The aforementioned mass killings may seem to have little to do with a man being beaten to death by police officers for no apparent reason. But in the America of 2023, it is well-nigh impossible to view crimes of this magnitude without considering the identity of the perpetrator and that of the victims. Indeed, identity is invariably the first thing one looks for in high-profile crimes of this nature and often determines the amount of media coverage; if the identities of perpetrator and victim do not support the desired narrative, coverage is less as a result and stories fall quickly to the wayside, as we saw in the 2021 mass shooting at a grocery store in Boulder, Colorado after a killer who slaughtered ten people, first identified as white, turned out to be a 21-year-old Syrian immigrant with severe mental illness, a far cry from the beer-swilling, pickup-truck-owning Trump supporter that features so prominently in the fantasies of our progressive elites. Note also how much less attention anti-Asian hate crimes have received once it became clear that most of the perpetrators were young black men.
Forgive my cynical tone. I realise we are talking about the violent deaths of innocent men and women; but the cynicism of America’s misnamed liberal elites – they are elite but very far removed from being liberal – is contagious, always calculating, as they are, the identitarian or racial calculus of such incidents in order to advance their divisive narratives. What happened in Memphis on January 7 will compel those cynical elites to recalibrate their usual responses to such incidents.
For the late Mr Nichols was black, as were the five officers charged with his murder, challenging those who would characterise events as yet another example of systemic racism and white supremacist cops. Watching footage of his brutalisation reminded me that certain images once seen, cannot be unseen. One must be thankful that the riots that were expected in Memphis and other cities did not break out after police released that footage last Friday. I like to think that protests remained peaceful because those protesting honored the pleas of Nichols’ grief-stricken mother who urged protesters to refrain from ‘burning up cities, tearing up our streets, because that’s not what my son stood for’. One can but hope that the relative placidity of protesters was not influenced by the racial identities of Nichols’ tormentors.
The officers whose blows and kicks led to Tyre Nichols’s death were members of a task force known by the acronym Scorpion, which stands for Street Crimes Operation to Restore Peace in Our Neighbourhoods, which has since been disbanded.
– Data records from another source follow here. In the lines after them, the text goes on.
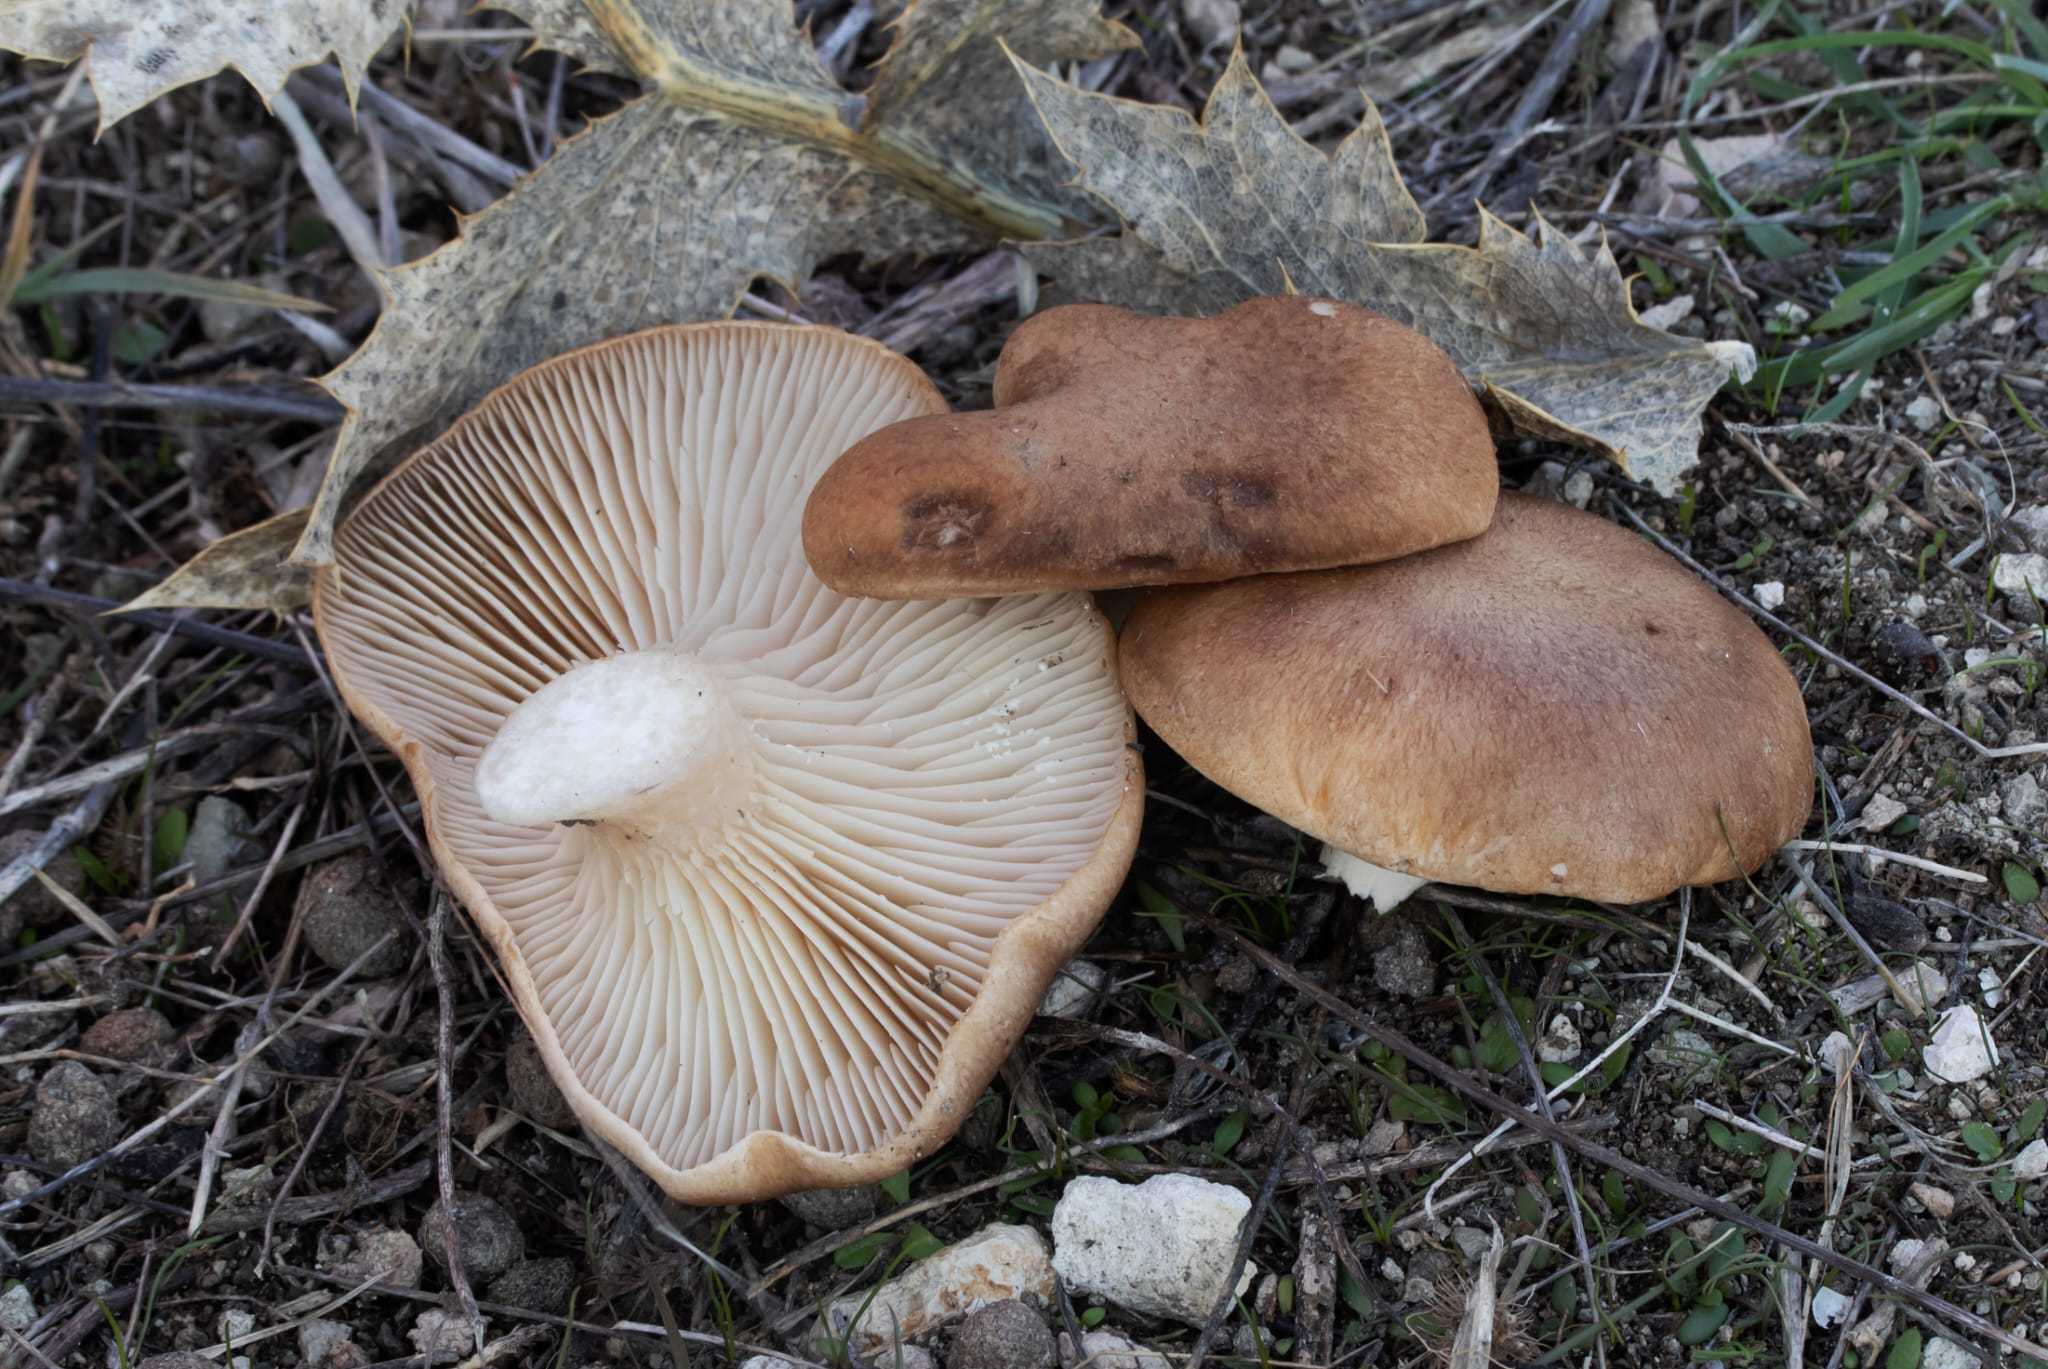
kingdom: Fungi
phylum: Basidiomycota
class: Agaricomycetes
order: Agaricales
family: Pleurotaceae
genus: Pleurotus
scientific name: Pleurotus eryngii
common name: King oyster
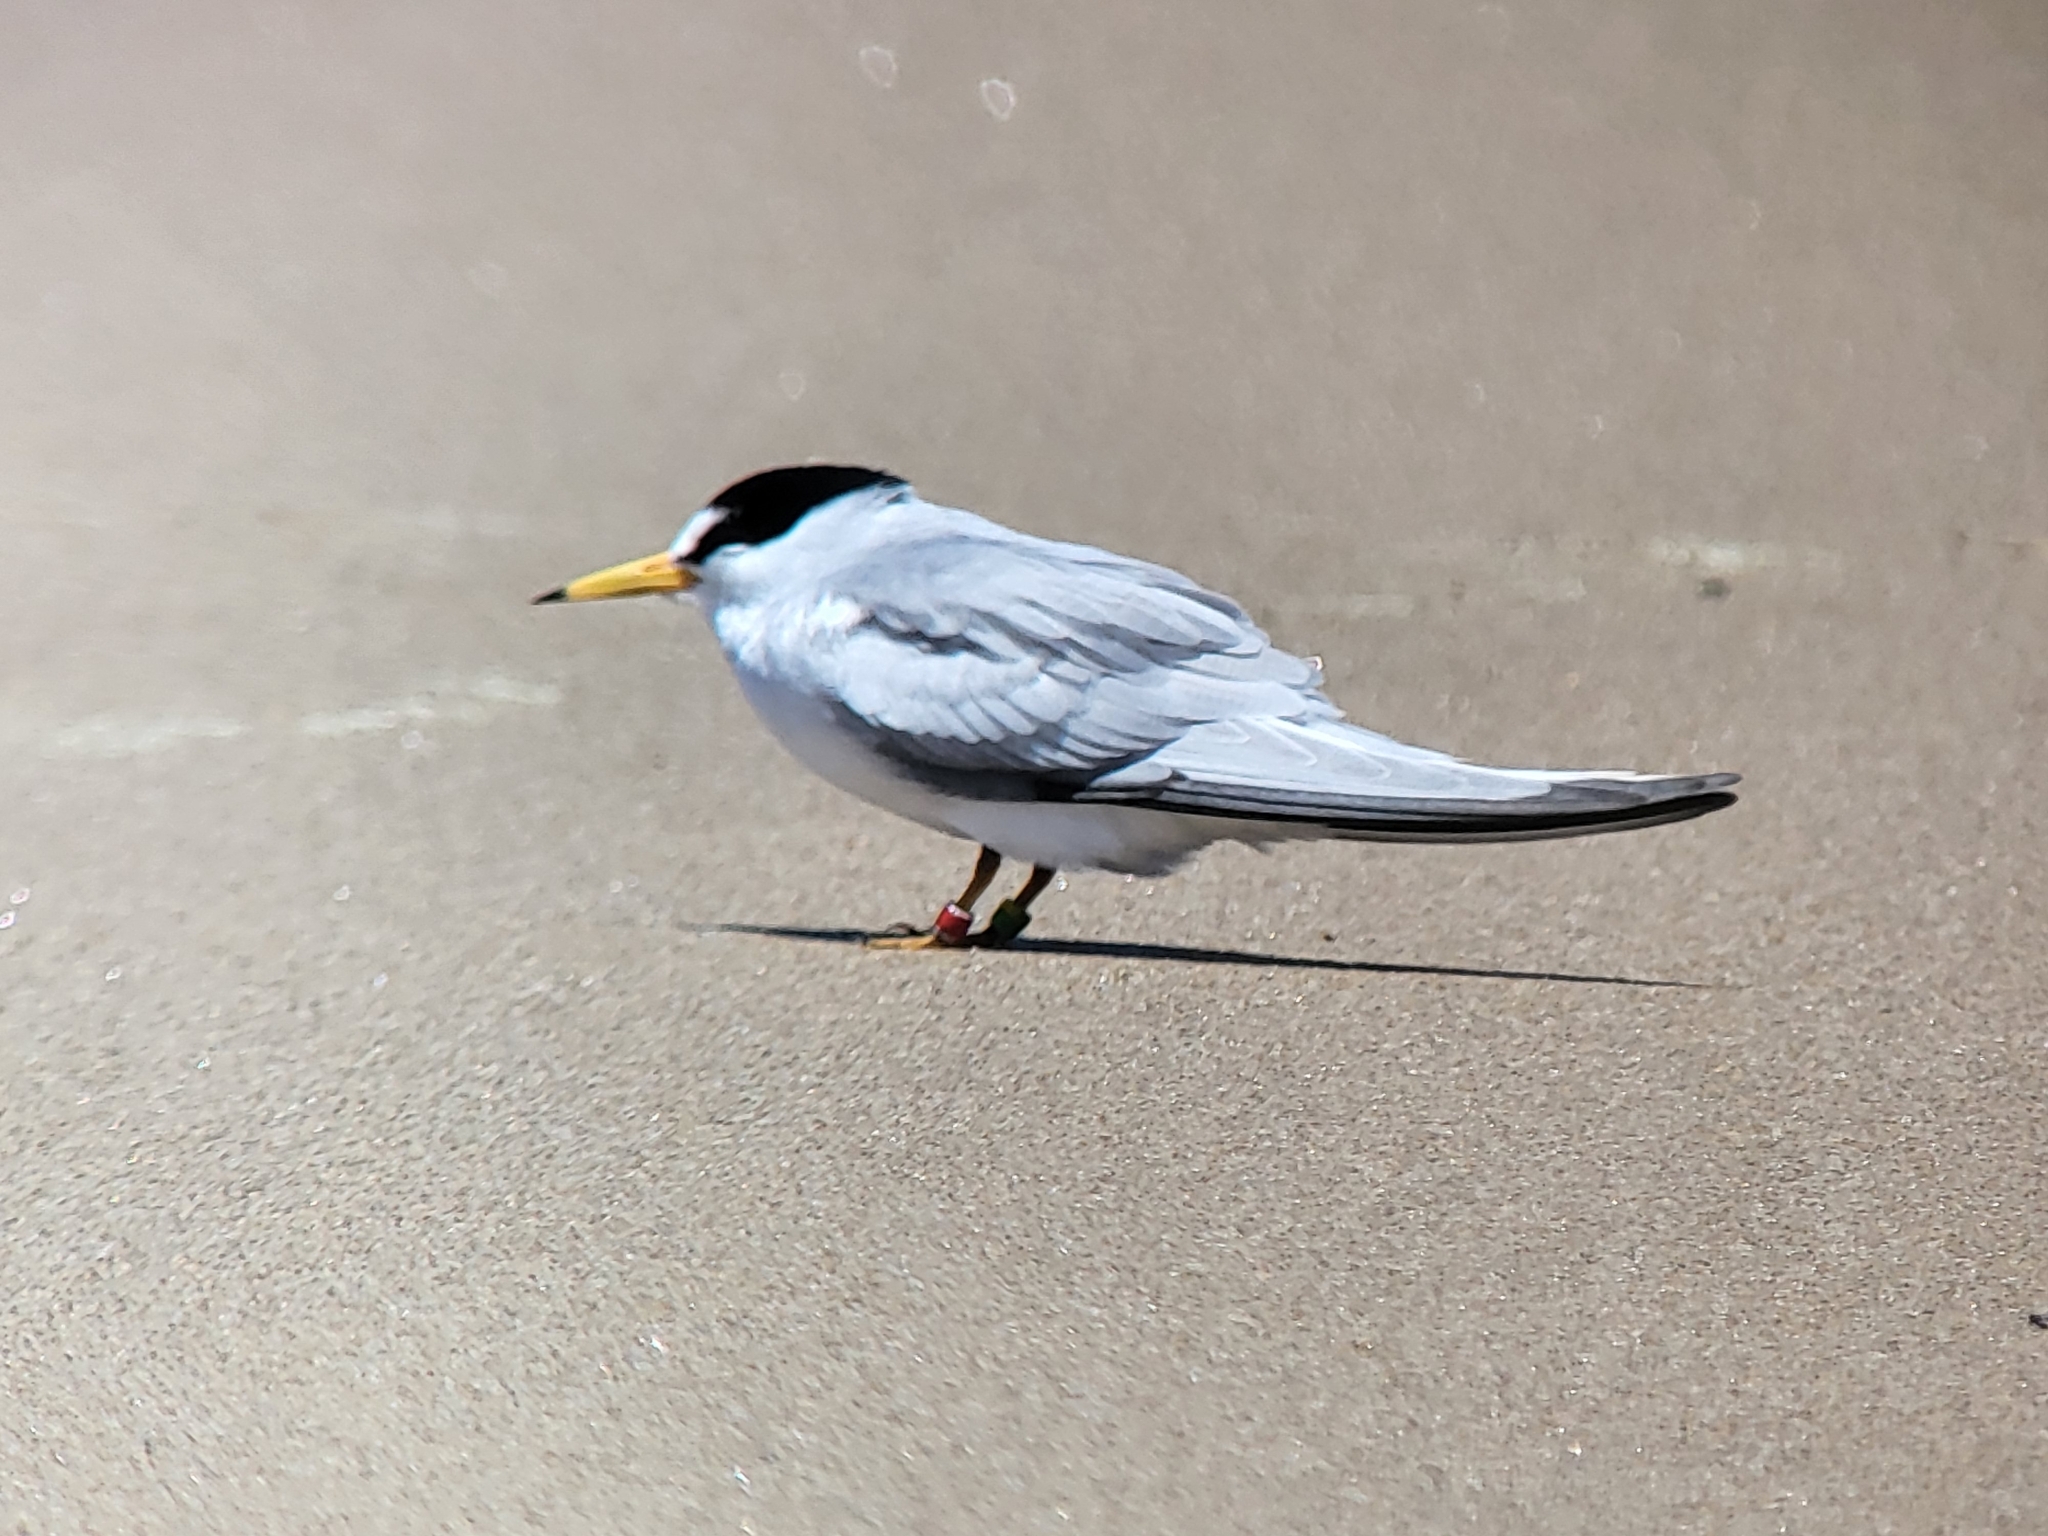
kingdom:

Whatever the wisdom of naming a unit designed to restore peace in ‘high crime hotspots’ after a predatory arachnid, it seems Scorpion was a creature of necessity in a city that witnessed 346 homicides in 2021.
Nothing can excuse the savagery to which Nichols was subjected; but at a time when police morale has hit rock bottom in many jurisdictions and voicing anti-police rhetoric is seen as enlightened; when older and more experienced officers have been leaving in their droves and police departments all over the United States are lowering standards and offering hefty hiring bonuses in order to attract recruits; and when every interaction between law enforcement and the public is seen through an identitarian lens, is it any wonder that policing, most especially in our crime-ridden urban areas, is in crisis?
It is probably wishful thinking to suppose that the sight of five black men kicking and pummelling a fellow black man to the point of death will help illuminate the depravity to which all men and women are susceptible, regardless of identity or differences in skin colour. Already there are indications that considerations of race will play a significant role in the days to come and will be used, yet again, to advance agendas and score political points. Only when my fellow Americans stop seeing race and racism under every bed will this destructive nonsense come to an end.